What does sensor life mean?

You’re looking for biometric locks to install on your front door or office. Your knowledge of the biometric lock is up to date. The sensor is the device that reads the input, such as the fingerprints or voices and compares them to the information in the database. When the lock allows access to your computer, you understand that a match was made – recommended site!

You’ve done your research on the terms. You may have specific biometric locks in mind. Your lock is ready for purchase, you’re excited to install it yourself and are confident that the batteries will be checked regularly so there can never be a problem.

Can it be?

You may have been excited when you read about “sensor life” and not realized that sensors do not last forever. It’s possible that the information was not included in the description of the biometric device, but the fact is: it will eventually die.

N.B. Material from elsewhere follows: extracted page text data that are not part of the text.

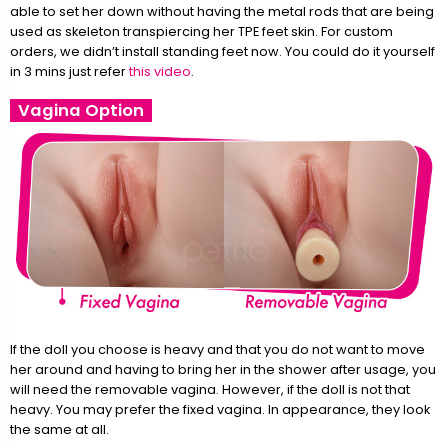
able to set her down without having the metal rods that are being
used as skeleton transpiercing her TPE feet skin. For custom
orders, we didn’t install standing feet now. You could do it yourself
in 3 mins just refer
this video
.
Vagina Option
If the doll you choose is heavy and that you do not want to move
her around and having to bring her in the shower after usage, you
will need the removable vagina. However, if the doll is not that
heavy. You may prefer the fixed vagina. In appearance, they look
the same at all.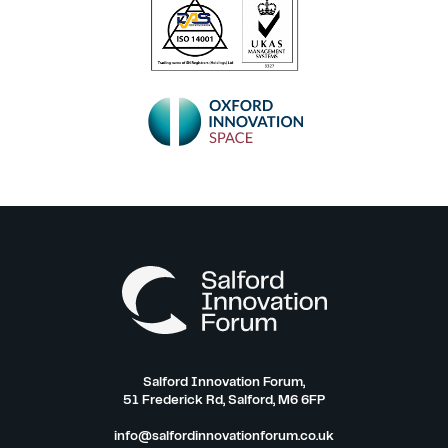
Salford Innovation Forum,
51 Frederick Rd, Salford, M6 6FP
info@salfordinnovationforum.co.uk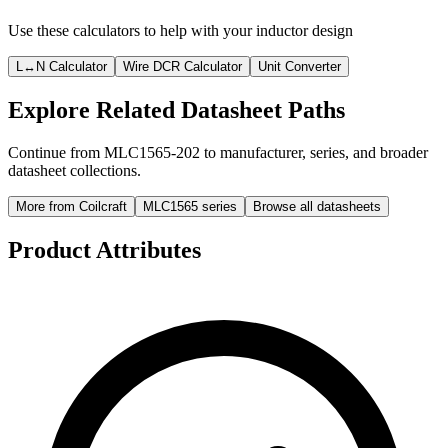
Use these calculators to help with your inductor design
L↔N Calculator
Wire DCR Calculator
Unit Converter
Explore Related Datasheet Paths
Continue from MLC1565-202 to manufacturer, series, and broader
datasheet collections.
More from Coilcraft
MLC1565 series
Browse all datasheets
Product Attributes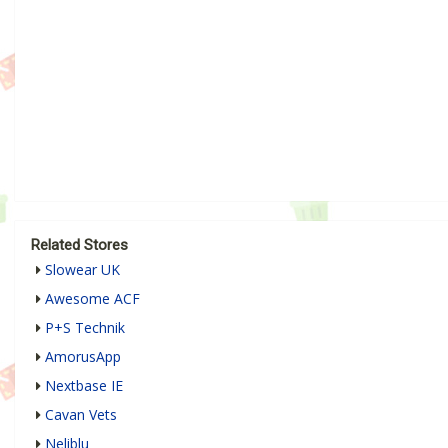
Related Stores
Slowear UK
Awesome ACF
P+S Technik
AmorusApp
Nextbase IE
Cavan Vets
Neliblu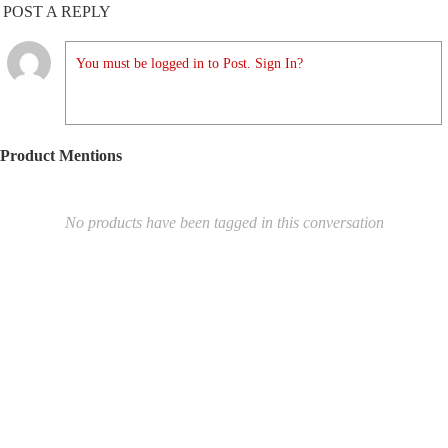
POST A REPLY
You must be logged in to Post. Sign In?
Product Mentions
No products have been tagged in this conversation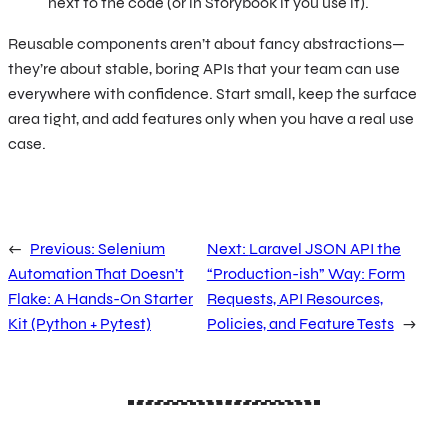
next to the code (or in Storybook if you use it).
Reusable components aren’t about fancy abstractions—
they’re about stable, boring APIs that your team can use
everywhere with confidence. Start small, keep the surface
area tight, and add features only when you have a real use
case.
←
Previous:
Selenium
Next:
Laravel JSON API the
Automation That Doesn’t
“Production-ish” Way: Form
Flake: A Hands-On Starter
Requests, API Resources,
Kit (Python + Pytest)
Policies, and Feature Tests
→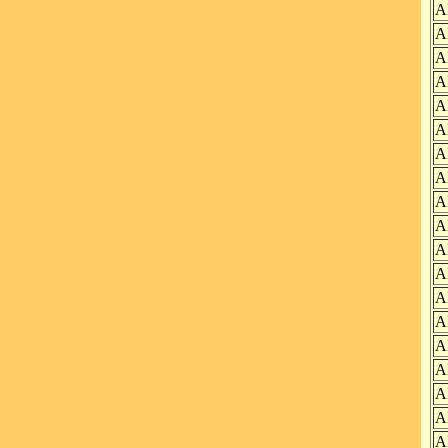
A
A
A
A
A
A
A
A
A
A
A
A
A
A
A
A
A
A
A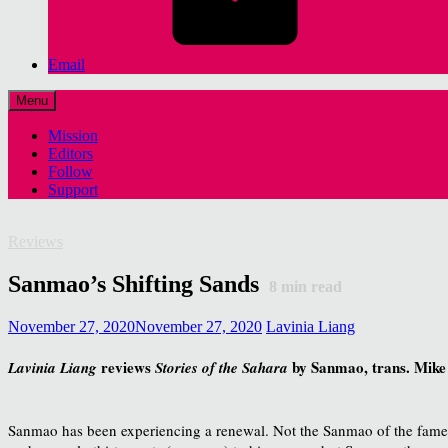
Email
Menu
Mission
Editors
Follow
Support
Reviews
Sanmao’s Shifting Sands
8
min read
November 27, 2020
November 27, 2020
Lavinia Liang
reviews
by Sanmao, trans. Mike
Lavinia Liang
Stories of the Sahara
Sanmao has been experiencing a renewal. Not the Sanmao of the fa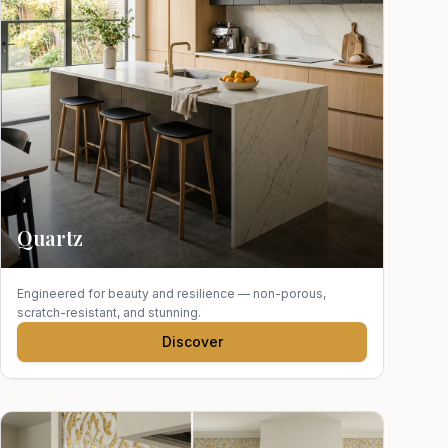
Quartz
Engineered for beauty and resilience — non-porous,
scratch-resistant, and stunning.
Discover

Good news: Most sensors can withstand up to one million “rubs” (also known as swipes) or “swipes”. This is sufficient for many uses. Installing a fingerprint on your door, and using it two times a day for 500 000 days, or nearly 14 hundred years, is impressive. You will be protected for the rest of your life by your biometric lock. It could also continue to provide protection to your family. This is a worthwhile investment.

You might want more out of your biometric lock. You may be the head of security for an organization that needs to give access to many employees several times per day. In this case, you can be sure that your sensor will reach its maximum life much earlier.

If you are looking for a biometric device to purchase, pay close attention to its sensor life, false rejection and acceptance rates, database size, and resolution.